Mais où te trouverai-je, sinon aux pieds de ta Croix ? L’amour prêt à payer le prix absolu pour ma vie. Si tu es le vrai amour, où trouverai-je l’amour autre part ? Dans la dernière scène de l’opéra contemporain Amour de loin par Kaija Saariaho, Clémence, la princesse de Tripoli après la mort de son bien-aimé se dirige à Dieu inconnu en prière :

 

Si tu t’appelles Amour, je n’adore que toi, Seigneur,

Si tu t’appelles Bonté, je n’adore que toi, Seigneur,

Si tu t’appelles Pardon, je n’adore que toi, Seigneur,

Si tu t’appelles Passion, je n’adore que toi, Seigneur,

Ma prière s’élève vers toi, qui es si loin de moi maintenant, vers toi qui es si loin

Pardonne-moi d’avoir douté de ton amour

Pardonne-moi d’avoir douté de toi (…)

Seigneur, Seigneur, c’est toi l’amour
C’est toi, l’amour de loin.

 

« Seigneur, à qui irions-nous ? Tu as les paroles de la vie éternelle ».

 

Et finalement, peut-être le motif est beaucoup plus terrestre. N’est-ce pas l’appartenance à la communauté des fidèles, ou plutôt des pécheurs, qui provoque ce genre de questions ? S’il n’était pas assez difficile d’être à contre-courant, comment persister si cette communauté est loin d’être exemplaire ? N’ai-je pas assez d’explications, de justifications pour lesquelles j’y suis ? Pourquoi autorisérai-je par mon appartenance les comportements, les attitudes, les paroles insoutenables et injustifiables ? Comment l’expliquer à ma famille, à mes collègues, mes voisins ? Ne serait-il pas plus juste de vivre avec Dieu, mais à part les hommes ?

Voulez-vous partir vous aussi ? De la communauté pécheresse, bien entendu, mais les pécheurs que le Seigneur a appelés lui-même. Le peuple saint, oui, mais non pas grâce à sa perfection morale et spirituelle, mais de la sainteté que le Christ lui prête. Une sainteté dans le sens de la conversion entreprise. Le peuple auquel le Seigneur a promis qu’il y sera toujours jusqu’à la fin du monde. Si tu es là, Seigneur, où pourrai-je aller ?

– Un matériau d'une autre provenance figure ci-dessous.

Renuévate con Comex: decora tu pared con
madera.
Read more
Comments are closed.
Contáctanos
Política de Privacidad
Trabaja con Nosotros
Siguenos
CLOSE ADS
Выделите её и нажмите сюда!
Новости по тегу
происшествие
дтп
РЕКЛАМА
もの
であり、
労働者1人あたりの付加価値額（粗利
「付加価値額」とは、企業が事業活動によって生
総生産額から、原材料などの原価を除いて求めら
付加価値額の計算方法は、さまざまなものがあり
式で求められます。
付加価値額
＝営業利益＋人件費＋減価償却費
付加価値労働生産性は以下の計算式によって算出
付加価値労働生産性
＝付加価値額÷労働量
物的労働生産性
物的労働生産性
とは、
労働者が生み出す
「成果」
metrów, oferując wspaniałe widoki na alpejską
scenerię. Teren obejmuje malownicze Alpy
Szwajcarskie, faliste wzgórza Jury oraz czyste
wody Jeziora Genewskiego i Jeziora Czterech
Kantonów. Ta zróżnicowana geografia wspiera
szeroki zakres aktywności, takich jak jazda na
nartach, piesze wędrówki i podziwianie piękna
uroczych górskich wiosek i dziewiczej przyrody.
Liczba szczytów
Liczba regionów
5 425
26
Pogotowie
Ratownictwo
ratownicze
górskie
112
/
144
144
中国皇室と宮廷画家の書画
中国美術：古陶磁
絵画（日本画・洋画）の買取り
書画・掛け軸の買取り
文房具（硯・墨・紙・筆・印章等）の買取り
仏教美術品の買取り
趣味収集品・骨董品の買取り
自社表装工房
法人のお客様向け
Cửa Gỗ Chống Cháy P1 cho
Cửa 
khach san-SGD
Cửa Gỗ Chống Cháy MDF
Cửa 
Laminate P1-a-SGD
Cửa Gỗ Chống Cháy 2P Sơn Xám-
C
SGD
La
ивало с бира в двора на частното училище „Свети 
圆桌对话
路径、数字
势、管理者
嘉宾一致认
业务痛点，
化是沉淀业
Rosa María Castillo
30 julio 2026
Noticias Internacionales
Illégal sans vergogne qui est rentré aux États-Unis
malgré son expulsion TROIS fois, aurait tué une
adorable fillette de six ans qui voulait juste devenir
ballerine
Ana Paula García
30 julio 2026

Je pense qu’il y a beaucoup plus de situations, de contextes où ce genre de questions nous arrive. Il ne s’agit pas de les nommer tous. Ce qui le lie est le sens de notre fragilité, de l’impuissance à la face des questions qui nous surpassent. C’est naturel dans ce contexte-là de se concentrer sur ses faiblesses, sur ses lacunes. Mais avec cette approche, on risque de ne jamais trouver une bonne réponse, à l’exception d’une mauvaise foi : je reste parce que je n’ai rien d’autre à faire. Pour trouver une réponse exacte, il faut se diriger vers celui qui est notre force. Oui, Seigneur, je reste avec toi, malgré tout, malgré mes lacunes, malgré mon impuissance. Parce que ce n’est pas cette impuissance qui compte. Ce qui compte c’est que tu es ma force. Et si tu es ma force, j’y reste.